PDF(Pubmed)
Abstract:
Cysteine-rich angiogenic factor 61 (CCN1/Cyr61) is a matricellular protein that is induced and secreted in response to growth factors. Our previous work showed that 18:1-lysophosphatidic acid (LPA), which activates the G protein-coupled receptor LPAR1, induces CCN1 between 2-4 h in PC-3 human prostate cancer cells in a manner than enhances cell-substrate adhesion. While the time course of induction suggests that CCN1 contributes to intermediate events in LPA action, the roles of CCN1 in LPA-mediated signal transduction have not been fully elucidated. This study utilized a comprehensive global proteomics approach to identify proteins up- or down-regulated in response to treatment of PC-3 cells with LPA for three hours, during the time of peak CCN1 levels. In addition, the effects of siRNA-mediated CCN1 knockdown on LPA responses were analyzed. The results show that, in addition to CCN1, LPA increased the levels of multiple proteins. Proteins up-regulated by LPA included metastasis-associated in colon cancer protein 1 (MACC1) and thrombospondin-1 (TSP1/THBS1); both MACC1 and TSP1 regulated cancer cell adhesion and motility.
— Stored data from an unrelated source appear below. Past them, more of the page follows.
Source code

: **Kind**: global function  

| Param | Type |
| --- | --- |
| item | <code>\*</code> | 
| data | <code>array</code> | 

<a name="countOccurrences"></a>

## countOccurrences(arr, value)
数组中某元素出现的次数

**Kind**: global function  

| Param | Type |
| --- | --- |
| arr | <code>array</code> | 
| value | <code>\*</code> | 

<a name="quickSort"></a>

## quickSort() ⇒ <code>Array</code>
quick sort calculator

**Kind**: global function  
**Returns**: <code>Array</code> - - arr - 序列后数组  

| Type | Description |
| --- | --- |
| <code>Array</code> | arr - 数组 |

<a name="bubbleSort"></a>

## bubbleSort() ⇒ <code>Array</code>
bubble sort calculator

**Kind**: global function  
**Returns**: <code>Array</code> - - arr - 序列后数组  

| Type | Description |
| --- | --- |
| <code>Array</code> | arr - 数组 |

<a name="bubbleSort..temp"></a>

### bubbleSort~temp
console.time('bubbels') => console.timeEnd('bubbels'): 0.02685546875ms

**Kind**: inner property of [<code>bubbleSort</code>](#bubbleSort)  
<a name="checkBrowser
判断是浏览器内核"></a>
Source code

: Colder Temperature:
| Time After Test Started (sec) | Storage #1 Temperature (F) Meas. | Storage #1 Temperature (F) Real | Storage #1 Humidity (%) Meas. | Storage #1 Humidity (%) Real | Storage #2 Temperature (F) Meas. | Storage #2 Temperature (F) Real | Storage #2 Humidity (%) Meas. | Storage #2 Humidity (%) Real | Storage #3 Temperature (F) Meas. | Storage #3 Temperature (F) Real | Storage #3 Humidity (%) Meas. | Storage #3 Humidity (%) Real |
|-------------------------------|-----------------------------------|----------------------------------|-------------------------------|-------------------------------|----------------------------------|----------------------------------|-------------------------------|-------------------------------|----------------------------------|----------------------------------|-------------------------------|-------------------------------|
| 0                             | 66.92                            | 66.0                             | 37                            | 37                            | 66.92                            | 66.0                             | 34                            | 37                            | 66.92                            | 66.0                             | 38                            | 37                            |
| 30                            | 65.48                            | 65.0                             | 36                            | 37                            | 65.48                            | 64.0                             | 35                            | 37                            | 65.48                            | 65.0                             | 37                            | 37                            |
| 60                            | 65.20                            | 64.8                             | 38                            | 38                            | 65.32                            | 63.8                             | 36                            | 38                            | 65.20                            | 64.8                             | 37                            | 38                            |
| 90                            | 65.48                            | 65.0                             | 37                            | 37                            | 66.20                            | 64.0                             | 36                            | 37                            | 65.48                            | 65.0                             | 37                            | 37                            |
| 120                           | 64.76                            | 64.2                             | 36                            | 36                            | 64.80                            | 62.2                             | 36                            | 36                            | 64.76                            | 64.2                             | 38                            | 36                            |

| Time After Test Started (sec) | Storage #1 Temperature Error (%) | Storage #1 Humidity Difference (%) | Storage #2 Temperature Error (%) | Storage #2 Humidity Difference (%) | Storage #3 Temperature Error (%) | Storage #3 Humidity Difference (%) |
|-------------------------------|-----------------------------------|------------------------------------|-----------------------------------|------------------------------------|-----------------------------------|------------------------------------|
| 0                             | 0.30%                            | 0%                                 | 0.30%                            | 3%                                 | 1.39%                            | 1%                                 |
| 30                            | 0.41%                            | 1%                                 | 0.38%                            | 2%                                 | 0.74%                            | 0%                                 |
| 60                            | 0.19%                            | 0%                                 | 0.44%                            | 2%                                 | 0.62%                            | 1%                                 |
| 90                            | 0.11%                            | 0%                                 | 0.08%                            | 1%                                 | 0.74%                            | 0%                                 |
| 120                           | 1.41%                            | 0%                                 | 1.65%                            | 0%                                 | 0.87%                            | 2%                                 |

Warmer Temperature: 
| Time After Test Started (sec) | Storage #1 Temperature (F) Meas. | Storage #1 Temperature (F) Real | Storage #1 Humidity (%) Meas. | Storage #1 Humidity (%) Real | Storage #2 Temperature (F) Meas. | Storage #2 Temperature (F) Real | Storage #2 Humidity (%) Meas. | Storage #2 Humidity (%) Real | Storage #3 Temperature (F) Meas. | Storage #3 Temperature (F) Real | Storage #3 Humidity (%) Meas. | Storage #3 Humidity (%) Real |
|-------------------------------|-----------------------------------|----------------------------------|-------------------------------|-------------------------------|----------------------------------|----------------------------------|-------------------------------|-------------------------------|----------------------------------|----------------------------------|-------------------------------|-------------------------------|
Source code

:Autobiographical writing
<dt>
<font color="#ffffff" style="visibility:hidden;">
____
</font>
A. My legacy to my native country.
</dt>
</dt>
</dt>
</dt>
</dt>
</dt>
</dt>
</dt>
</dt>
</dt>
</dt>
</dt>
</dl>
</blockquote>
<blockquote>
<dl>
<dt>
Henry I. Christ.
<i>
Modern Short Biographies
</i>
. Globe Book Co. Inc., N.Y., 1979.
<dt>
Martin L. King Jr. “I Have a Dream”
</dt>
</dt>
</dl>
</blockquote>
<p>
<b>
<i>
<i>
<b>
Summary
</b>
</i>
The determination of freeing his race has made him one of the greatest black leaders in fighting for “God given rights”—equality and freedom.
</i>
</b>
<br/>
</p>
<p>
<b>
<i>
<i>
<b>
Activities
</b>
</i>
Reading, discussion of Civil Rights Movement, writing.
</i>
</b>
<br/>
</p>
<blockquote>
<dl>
LPA down-regulated thioredoxin interacting protein (TXNIP). CCN1 knockdown suppressed the LPA-induced up-regulation of 30 proteins; these included MACC1 and TSP1, as confirmed by immunoblotting. Gene ontology and STRING analyses revealed multiple pathways impacted by LPA and CCN1. These results indicate that CCN1 contributes to LPA signaling cascades that occur during the intermediate phase after the initial stimulus. The study provides a rationale for the development of interventions to disrupt the LPA-CCN1 axis.
摘要:
富含半胱氨酸的血管生成因子61(CCN1/Cyr61)是响应于生长因子而被诱导和分泌的基质细胞蛋白。我们以前的工作表明,18:1-溶血磷脂酸(LPA),激活G蛋白偶联受体LPAR1,在PC-3人前列腺癌细胞中以增强细胞-底物粘附的方式在2-4小时内诱导CCN1。虽然诱导的时间过程表明CCN1有助于LPA作用的中间事件,CCN1在LPA介导的信号转导中的作用尚未完全阐明。这项研究利用全面的全球蛋白质组学方法来鉴定响应于LPA处理3小时的PC-3细胞而上调或下调的蛋白质。在CCN1峰值水平期间。此外,分析了siRNA介导的CCN1敲低对LPA应答的影响.结果表明,除CCN1外,LPA还增加了多种蛋白质的水平。LPA上调的蛋白质包括结肠癌蛋白1(MACC1)和血小板反应蛋白1(TSP1/THBS1)中的转移相关蛋白;MACC1和TSP1均调节癌细胞粘附和运动。LPA下调硫氧还蛋白相互作用蛋白(TXNIP)。CCN1敲低抑制了LPA诱导的30种蛋白质的上调;如通过免疫印迹证实的,这些包括MACC1和TSP1。基因本体论和STRING分析揭示了受LPA和CCN1影响的多个途径。这些结果表明,CCN1有助于在初始刺激后的中间阶段发生的LPA信号级联。该研究为开发破坏LPA-CCN1轴的干预措施提供了理论基础。